I still remember the exact location where I heard Gramp say “fuck” for the first and only time. He dropped a hot charcoal briquette on his foot and shouted the profanity as he kicked it away from himself before it could harm him. On that same trip, I heard Gram use a number of uncharacteristically harsh words when I happened upon her sneaking a cigarette on the bow of the boat.

While I’m sure new memories will be made, there is no replacement for the magical memories of childhood, where everything seems bigger and more important.

I’ll be sure to take lots of pictures for my grandparents and draft a lengthy email detailing the changes that have been made at the state park since our last visit. I’m excited to wander all the paths on which they let my brother and I roam unsupervised for hours on end. We only had to be back at base for lunch, dinner, and nighttime. The lack of supervision was something that our parents were, wisely, cautious to grant us. Now my biggest fear is whether my back can handle sleeping in a tent for two nights.

My grandparents are responsible, in part, for instilling a sense of fun and adventure in me. Burton Island itself is not a magical place. Even as a kid I was able to recognize the chipped paint and tilted structures that dotted the landscape.

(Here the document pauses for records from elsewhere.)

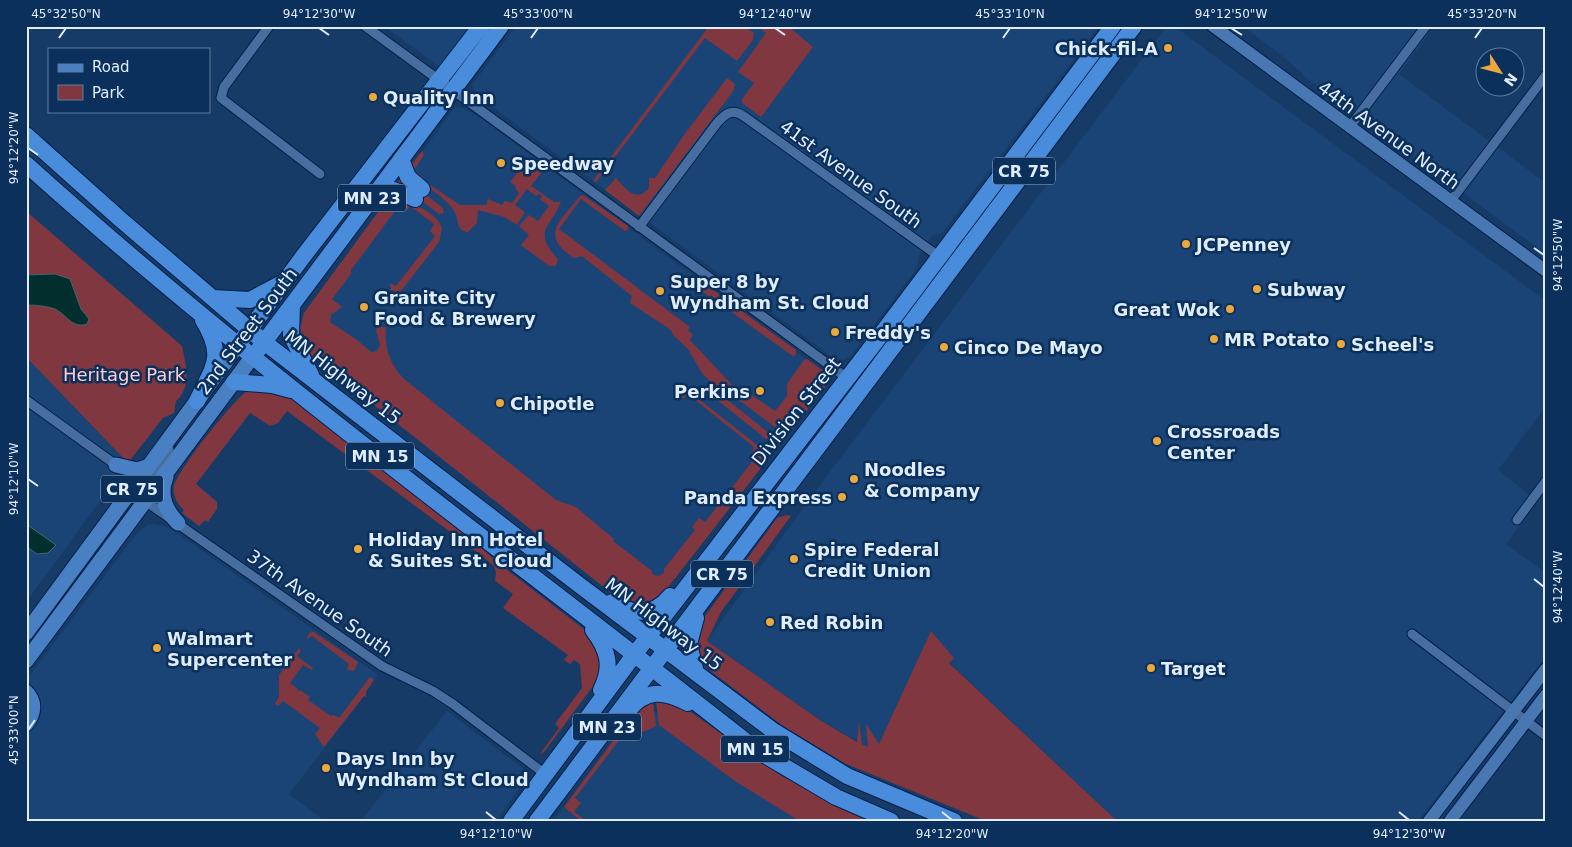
<svg xmlns="http://www.w3.org/2000/svg" width="1572" height="847" font-family="'DejaVu Sans',sans-serif">
<style>
.built{fill:#1a4476}
.green{fill:#813740}
.water{fill:#022e2e;stroke:#45676c}
.lines{fill:none;stroke-linecap:round;stroke-linejoin:round}
.street-casing{stroke:#00204a;stroke-width:11}
.secondary-casing{stroke:#00204a;stroke-width:14}
.primary-casing{stroke:#00204a;stroke-width:17}
.highway-casing{stroke:#00204a;stroke-width:18}
.street{stroke:#486e9f;stroke-width:9}
.secondary{stroke:#4977b1;stroke-width:12}
.primary{stroke:#4980c4;stroke-width:15}
.highway{stroke:#4a8cdc;stroke-width:16}
.ticks{fill:none;stroke:#e0edfe;stroke-width:2}
.poi-dot{fill:#eda83b;stroke:#0a305b;stroke-width:2}
.labels{text-anchor:middle;dominant-baseline:central;stroke-width:5;stroke-linejoin:round;paint-order:stroke}
.shield{fill:#0a305b;stroke:#a0b4cd;stroke-width:1}
.shield-label{font-size:16px;font-weight:bold;fill:#e0edfe}
.poi-label{font-size:18px;font-weight:bold;fill:#e0edfe;stroke:#0a305b;text-anchor:start}
.street-label{font-size:18px;fill:#e0edfe;stroke:#0a305b}
.park-label{font-size:18px;fill:#ffcdd0;stroke:#0a305b}
.neatline{fill:none;stroke:#e0edfe;stroke-width:2}
.ticks-label{font-size:12px;text-anchor:middle;fill:#e0edfe}
</style>
<rect width="100%" height="100%" fill="#163b67"/>
<!-- built -->
<path class="built" d="M384,26h87l-31,41z
M516,26h583l-157,207 -9,2 -14,20 -2,13 -66,88 -7,4 -13,-4 -355,-261 -4,-10z
M1167,26h7l372,275v105l-48,64 39,31 -31,43 40,29v83l-128,165h-301l-168,-159 4,-4 -22,-26 -55,119 -56,-31 -113,-79 113,-156z
M1242,26h181l7,6 -31,42 147,109v71l-237,-174 -24,-22z
M455,107l10,2 17,10 348,258 1,2 -4,1 -2,7 -50,63 -11,2v12l-95,122 -17,15 -37,-5 -302,-239 -11,-18 -2,-15 4,-11z
M26,357l102,106 -102,139z
M154,524l11,2 12,7 201,142 -12,17v5l-2,-1 -75,98 36,27h-299v-141l111,-147 11,-8z
M645,706l15,10 155,105h-262l77,-103z
M447,711l79,60 -1,9 -29,41h-135z"/>
<!-- green -->
<path class="green" d="M709,26h36l9,7 -1,7 -16,21 -32,-23 -109,144 -3,-1z
M757,26h31l25,21 -52,70 -19,-14v-4l12,-16 -16,-11 28,-39z
M727,78l8,6 -1,6 -95,126 -34,-26 11,-12c8,9 20,26 33,10v-10h6l29,-43z
M422,151l2,4 -10,15 10,8 -1,2 37,25h26l2,-6 14,6 3,-4 7,2 7,-10 -4,-5 1,-2 -6,-4 17,-22h9l8,5v4l-13,17 23,16h7c-11,27 -29,28 -3,57l-2,7h-7l-28,-21 8,-10 -10,-9 10,-11 9,6 11,-15 -9,-7 2,-3 -3,-2 -3,2 -9,-7 -12,16 10,7 -8,13 -13,-8 -26,-7 -1,13 -9,9c-11,-1 -9,-9 -12,-17 -7,-17 -33,-30 -47,-41l-2,-4z
M402,176l41,32 1,5 -5,1 -28,-21 -17,-6z
M583,195l45,31v4l-3,1 -44,-32 -22,30 131,98 -2,3 5,5 -3,5 43,46 -4,6 -19,-11 -8,-8 -14,-24 -15,-14 -2,-5 -41,-27 2,-7 -50,-40 -8,2c-35,-23 -14,-36 5,-61z
M389,197c16,3 47,13 53,31l-3,14 -38,49 -6,1 -4,-2 -1,-7 6,3 39,-50 -5,-5 4,-7 -24,-18 -4,5 -8,-4 -47,63v4l-19,25 10,8 -11,8 -1,7 27,18 14,12 6,-1 3,-6 -4,-15 2,-3h8c-2,20 4,38 18,52l152,121 20,7 38,32 -1,2 39,30v3l6,2 6,-3v-4l31,-39 -3,-3 7,-9 6,4 50,-64 -4,-4 3,-7 -65,-52 -7,4 1,-5 7,-1v2l5,1 67,53 3,6 -4,7 3,2 -95,122c-19,23 -29,19 -54,10l-309,-245 -6,-23 4,-15z
M26,211l156,135c4,19 10,41 -6,55l-2,12 -11,5 -35,45 -102,-106z
M695,277l24,17v5l-2,1 -6,-5 -2,2 -14,-13 -2,-5z
M729,304h3l64,46v3l-2,4 -68,-49z
M807,359l21,15 3,5 -4,1 -2,7 -34,44h-11l-49,-37 4,-6 13,9 2,-3 25,17 12,-15v-12l17,-24z
M250,389l33,3 65,45 98,78 51,47 97,75 7,28 -5,17 -52,70 -4,2 19,-26 -4,-4 27,-36 -2,-24 -6,-4 -4,4 -6,-4 4,-5 -65,-47 10,-14 -18,-13 1,-8 -2,-7 -22,-18 -185,-137 -9,12 -8,3 -20,-13 -54,71 21,18v7l-9,13 -3,-2 -6,6 -17,-13 2,-3c-7,-6 -12,-15 -10,-24 3,-15 62,-90 76,-97z
M717,394h3l54,43 9,3 -8,10 -5,-8 -54,-43z
M787,515l4,1 -70,96 -14,29 113,79 37,22 2,-20 3,22 6,3 -2,-23 13,20 52,-113 23,27 -5,5 168,158h-131l-140,-57 -63,-38 -79,-60 -9,-19 1,-13 9,-18 72,-98z
M310,632h4l44,30 -4,9 -7,-1 2,-6 -37,-28 -6,4z
M299,648l2,3 -4,5 16,12 -1,2 -9,-5 -13,18 8,6 -1,3 3,-2 10,7 -2,3 23,16 3,-1 5,3 31,-41 4,3 -8,12v5l-2,-1 -40,51 -9,-13 5,-6 -37,-27 -5,5 -3,-2 4,-7v-22z
M656,701l22,2 102,72 54,29 40,17h-74l-7,-4 -58,-36 -76,-56z
M653,702l3,24c-9,5 -16,7 -26,8l-4,-3 -51,67 6,5 -7,9 13,9h-6l-17,-14 66,-89 9,-8z"/>
<!-- water -->
<path class="water" d="M55,274l15,5 11,30 8,10 -2,5c-15,5 -20,-9 -32,-15 -9,-3 -19,-4 -29,-4v-30z
M26,524l30,21 -8,8 -11,1 -11,-8z"/>
<g class="lines">
<!-- street casing -->
<g class="street-casing">
<path id="street" d="M269,26l-45,61 -3,11 99,76
M365,26l482,352
M1349,128l77,-102
M1450,202l96,-127
M639,227l78,-104c9,-10 15,-15 28,-6l196,141
M26,400l90,65
M169,449l-28,44 4,8 237,165 51,25 20,13 92,70
M1517,520l29,-39
M1412,634l134,102"/>
</g>
<!-- secondary casing -->
<g class="secondary-casing">
<path id="secondary" d="M1213,26l333,245
M1429,821l117,-152
M1450,821l96,-126"/>
</g>
<!-- primary casing -->
<g class="primary-casing">
<path id="primary" d="M116,465l21,5 12,-4
M166,477c-7,17 -1,33 12,46
M26,633l212,-288
M26,661l227,-305
M26,692c10,10 8,22 0,32"/>
</g>
<!-- highway casing -->
<g class="highway-casing">
<path id="highway" d="M26,135l94,84 144,123 314,242 194,146 75,46 107,45
M401,159l7,18 14,12
M26,164c232,209 486,393 732,587l78,46 55,24
M374,195l20,-5 21,9
M213,298l37,2 30,-16
M292,305l-1,30 20,40
M244,337l58,-79 179,-232
M259,349l242,-323
M234,382l38,3 19,5
M197,401c17,-36 28,-44 6,-81
M612,602c21,13 42,15 58,-6
M593,630c15,20 20,36 8,60
M696,673l-7,-29 7,-26
M628,711c18,-23 36,-20 60,-8
M511,821l123,-166 246,-319 233,-310
M537,821l597,-795"/>
</g>
<!-- street -->
<use href="#street" class="street"/>
<!-- secondary -->
<use href="#secondary" class="secondary"/>
<!-- primary -->
<use href="#primary" class="primary"/>
<!-- highway -->
<use href="#highway" class="highway"/>
</g>
<!-- ticks -->
<path class="ticks" d="M319,28l10,7M775,28l10,7M1231,28l11,7M59,38l7,-10M531,38l7,-10M1003,38l7,-10M1475,38l7,-10M28,148l10,7M1534,248l10,7M28,479l10,7M1534,579l10,8M28,730l7,-10M486,812l10,8M942,812l10,8M1399,812l10,8"/>
<!-- markers -->
<g class="poi-dot">
<circle cx="1168" cy="48" r="5"/>
<circle cx="373" cy="97" r="5"/>
<circle cx="501" cy="163" r="5"/>
<circle cx="1186" cy="244" r="5"/>
<circle cx="1257" cy="289" r="5"/>
<circle cx="660" cy="291" r="5"/>
<circle cx="364" cy="307" r="5"/>
<circle cx="1230" cy="309" r="5"/>
<circle cx="835" cy="332" r="5"/>
<circle cx="1214" cy="339" r="5"/>
<circle cx="1341" cy="344" r="5"/>
<circle cx="944" cy="347" r="5"/>
<circle cx="760" cy="391" r="5"/>
<circle cx="500" cy="403" r="5"/>
<circle cx="1157" cy="441" r="5"/>
<circle cx="854" cy="479" r="5"/>
<circle cx="842" cy="497" r="5"/>
<circle cx="358" cy="549" r="5"/>
<circle cx="794" cy="559" r="5"/>
<circle cx="770" cy="622" r="5"/>
<circle cx="157" cy="648" r="5"/>
<circle cx="1151" cy="668" r="5"/>
<circle cx="326" cy="768" r="5"/>
</g>
<g class="labels">
<!-- shield labels -->
<g class="shield">
<rect x="993" y="157.5" width="62" height="27" rx="4"/>
<rect x="338" y="184.5" width="68" height="27" rx="4"/>
<rect x="346" y="442.5" width="68" height="27" rx="4"/>
<rect x="101" y="475.5" width="62" height="27" rx="4"/>
<rect x="691" y="560.5" width="62" height="27" rx="4"/>
<rect x="573" y="713.5" width="68" height="27" rx="4"/>
<rect x="721" y="735.5" width="68" height="27" rx="4"/>
</g>
<g class="shield-label">
<text x="1024" y="171">CR 75</text>
<text x="372" y="198">MN 23</text>
<text x="380" y="456">MN 15</text>
<text x="132" y="489">CR 75</text>
<text x="722" y="574">CR 75</text>
<text x="607" y="727">MN 23</text>
<text x="755" y="749">MN 15</text>
</g>
<!-- poi labels -->
<g class="poi-label">
<text x="1158" y="48" text-anchor="end">Chick-fil-A</text>
<text x="383" y="97">Quality Inn</text>
<text x="511" y="163">Speedway</text>
<text x="1196" y="244">JCPenney</text>
<text x="670" y="281">Super 8 by<tspan x="670" dy="21">Wyndham St. Cloud</tspan></text>
<text x="1267" y="289">Subway</text>
<text x="374" y="297">Granite City<tspan x="374" dy="21">Food &amp; Brewery</tspan></text>
<text x="1220" y="309" text-anchor="end">Great Wok</text>
<text x="845" y="332">Freddy's</text>
<text x="1224" y="339">MR Potato</text>
<text x="1351" y="344">Scheel's</text>
<text x="954" y="347">Cinco De Mayo</text>
<text x="750" y="391" text-anchor="end">Perkins</text>
<text x="510" y="403">Chipotle</text>
<text x="1167" y="431">Crossroads<tspan x="1167" dy="21">Center</tspan></text>
<text x="864" y="469">Noodles<tspan x="864" dy="21">&amp; Company</tspan></text>
<text x="832" y="497" text-anchor="end">Panda Express</text>
<text x="368" y="539">Holiday Inn Hotel<tspan x="368" dy="21">&amp; Suites St. Cloud</tspan></text>
<text x="804" y="549">Spire Federal<tspan x="804" dy="21">Credit Union</tspan></text>
<text x="780" y="622">Red Robin</text>
<text x="167" y="638">Walmart<tspan x="167" dy="21">Supercenter</tspan></text>
<text x="1161" y="668">Target</text>
<text x="336" y="758">Days Inn by<tspan x="336" dy="21">Wyndham St Cloud</tspan></text>
</g>
<!-- street labels -->
<g class="street-label">
<text transform="translate(1389 135) rotate(36)">44th Avenue North</text>
<text transform="translate(851 174) rotate(36)">41st Avenue South</text>
<text transform="translate(247 331) rotate(-53)">2nd Street South</text>
<text transform="translate(343 377) rotate(38)">MN Highway 15</text>
<text transform="translate(796 411) rotate(-52)">Division Street</text>
<text transform="translate(320 603) rotate(35)">37th Avenue South</text>
<text transform="translate(664 624) rotate(37)">MN Highway 15</text>
</g>
<!-- park labels -->
<g class="park-label">
<text x="124" y="374">Heritage Park</text>
</g>
</g>
<!-- border -->
<rect width="1572" height="847" fill="none" stroke="#0a305b" stroke-width="55"/>
<!-- legend -->
<rect x="48" y="48" width="162" height="65" fill="#0a305b" stroke="#607c9c"/>
<rect x="58" y="64" width="25" height="8" fill="#4980c4" stroke="#607c9c"/>
<text x="92" y="72" font-size="15" fill="#e0edfe">Road</text>
<rect x="58" y="85" width="25" height="15" fill="#813740" stroke="#607c9c"/>
<text x="92" y="98" font-size="15" fill="#e0edfe">Park</text>
<!-- north arrow -->
<g transform="translate(1500 72) rotate(126)"><circle r="24" fill="#0a305b" stroke="#607c9c"/>
<path d="M0-4L9 19L0 12L-9 19Z" fill="#eda83b"/>
<text y="-8" font-size="14" font-weight="bold" text-anchor="middle" fill="#e0edfe">N</text>
</g>
<rect x="28" y="28" width="1516" height="792" class="neatline"/>
<g class="ticks-label">
<text x="66" y="18">45°32'50"N</text>
<text x="319" y="18">94°12'30"W</text>
<text x="538" y="18">45°33'00"N</text>
<text x="775" y="18">94°12'40"W</text>
<text x="1010" y="18">45°33'10"N</text>
<text x="1231" y="18">94°12'50"W</text>
<text x="1482" y="18">45°33'20"N</text>
<text transform="translate(14 148) rotate(-90)" y="4">94°12'20"W</text>
<text transform="translate(1558 255) rotate(-90)" y="4">94°12'50"W</text>
<text transform="translate(14 479) rotate(-90)" y="4">94°12'10"W</text>
<text transform="translate(1558 587) rotate(-90)" y="4">94°12'40"W</text>
<text transform="translate(14 730) rotate(-90)" y="4">45°33'00"N</text>
<text x="496" y="838">94°12'10"W</text>
<text x="952" y="838">94°12'20"W</text>
<text x="1409" y="838">94°12'30"W</text>
</g>
</svg>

My grandparents made it magical with card games, campfires, storytelling, fishing, hikes, and legendary snack runs to the island store seconds before closing. Burton Island is where I became, and still am, the best left-handed rock skipper in Vermont. Legend has it that my 2003 throw on the eerily calm and windless day is still skipping somewhere up in Canada.

I hope to embody the spirit of my grandparents when Josie and I make the trip in June. Bringing fun, snacks, and a sense of wonder to the days and nights that we spend in our little waterfront lean-to together. Mike and Nancy taught me well.